The records are to be restated in their entirety, word for word.

Data records:
_ _ _ _ _

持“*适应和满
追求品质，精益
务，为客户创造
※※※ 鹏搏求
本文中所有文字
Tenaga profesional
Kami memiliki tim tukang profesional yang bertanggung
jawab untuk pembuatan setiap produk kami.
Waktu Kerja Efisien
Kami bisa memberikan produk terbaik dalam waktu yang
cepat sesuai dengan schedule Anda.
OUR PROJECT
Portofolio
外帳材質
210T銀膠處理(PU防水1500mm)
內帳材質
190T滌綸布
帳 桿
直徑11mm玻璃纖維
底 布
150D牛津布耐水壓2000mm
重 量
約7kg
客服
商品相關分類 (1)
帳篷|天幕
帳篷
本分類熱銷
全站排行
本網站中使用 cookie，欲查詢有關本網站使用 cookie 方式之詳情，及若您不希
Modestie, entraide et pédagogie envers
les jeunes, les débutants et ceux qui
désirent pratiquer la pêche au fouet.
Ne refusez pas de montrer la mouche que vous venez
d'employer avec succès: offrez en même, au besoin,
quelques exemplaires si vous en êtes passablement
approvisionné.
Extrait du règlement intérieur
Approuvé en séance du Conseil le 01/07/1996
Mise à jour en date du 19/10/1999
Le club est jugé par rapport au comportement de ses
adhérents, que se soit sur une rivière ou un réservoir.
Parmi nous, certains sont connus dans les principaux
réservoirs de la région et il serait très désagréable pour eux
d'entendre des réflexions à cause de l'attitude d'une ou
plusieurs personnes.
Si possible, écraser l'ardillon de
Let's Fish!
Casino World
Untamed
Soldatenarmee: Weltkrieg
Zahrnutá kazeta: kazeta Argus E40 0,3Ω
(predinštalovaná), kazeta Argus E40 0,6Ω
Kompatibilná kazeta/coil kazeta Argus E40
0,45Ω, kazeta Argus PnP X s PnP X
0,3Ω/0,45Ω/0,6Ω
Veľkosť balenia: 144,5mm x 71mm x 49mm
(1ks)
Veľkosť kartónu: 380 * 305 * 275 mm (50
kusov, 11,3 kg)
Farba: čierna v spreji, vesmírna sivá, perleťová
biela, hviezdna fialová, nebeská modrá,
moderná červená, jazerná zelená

_ _ _ _ _

Answer for the task:
持“*适应和满
追求品质，精益
务，为客户创造
※※※ 鹏搏求
本文中所有文字
Tenaga profesional
Kami memiliki tim tukang profesional yang bertanggung
jawab untuk pembuatan setiap produk kami.
Waktu Kerja Efisien
Kami bisa memberikan produk terbaik dalam waktu yang
cepat sesuai dengan schedule Anda.
OUR PROJECT
Portofolio
外帳材質
210T銀膠處理(PU防水1500mm)
內帳材質
190T滌綸布
帳 桿
直徑11mm玻璃纖維
底 布
150D牛津布耐水壓2000mm
重 量
約7kg
客服
商品相關分類 (1)
帳篷|天幕
帳篷
本分類熱銷
全站排行
本網站中使用 cookie，欲查詢有關本網站使用 cookie 方式之詳情，及若您不希
Modestie, entraide et pédagogie envers
les jeunes, les débutants et ceux qui
désirent pratiquer la pêche au fouet.
Ne refusez pas de montrer la mouche que vous venez
d'employer avec succès: offrez en même, au besoin,
quelques exemplaires si vous en êtes passablement
approvisionné.
Extrait du règlement intérieur
Approuvé en séance du Conseil le 01/07/1996
Mise à jour en date du 19/10/1999
Le club est jugé par rapport au comportement de ses
adhérents, que se soit sur une rivière ou un réservoir.
Parmi nous, certains sont connus dans les principaux
réservoirs de la région et il serait très désagréable pour eux
d'entendre des réflexions à cause de l'attitude d'une ou
plusieurs personnes.
Si possible, écraser l'ardillon de
Let's Fish!
Casino World
Untamed
Soldatenarmee: Weltkrieg
Zahrnutá kazeta: kazeta Argus E40 0,3Ω
(predinštalovaná), kazeta Argus E40 0,6Ω
Kompatibilná kazeta/coil kazeta Argus E40
0,45Ω, kazeta Argus PnP X s PnP X
0,3Ω/0,45Ω/0,6Ω
Veľkosť balenia: 144,5mm x 71mm x 49mm
(1ks)
Veľkosť kartónu: 380 * 305 * 275 mm (50
kusov, 11,3 kg)
Farba: čierna v spreji, vesmírna sivá, perleťová
biela, hviezdna fialová, nebeská modrá,
moderná červená, jazerná zelená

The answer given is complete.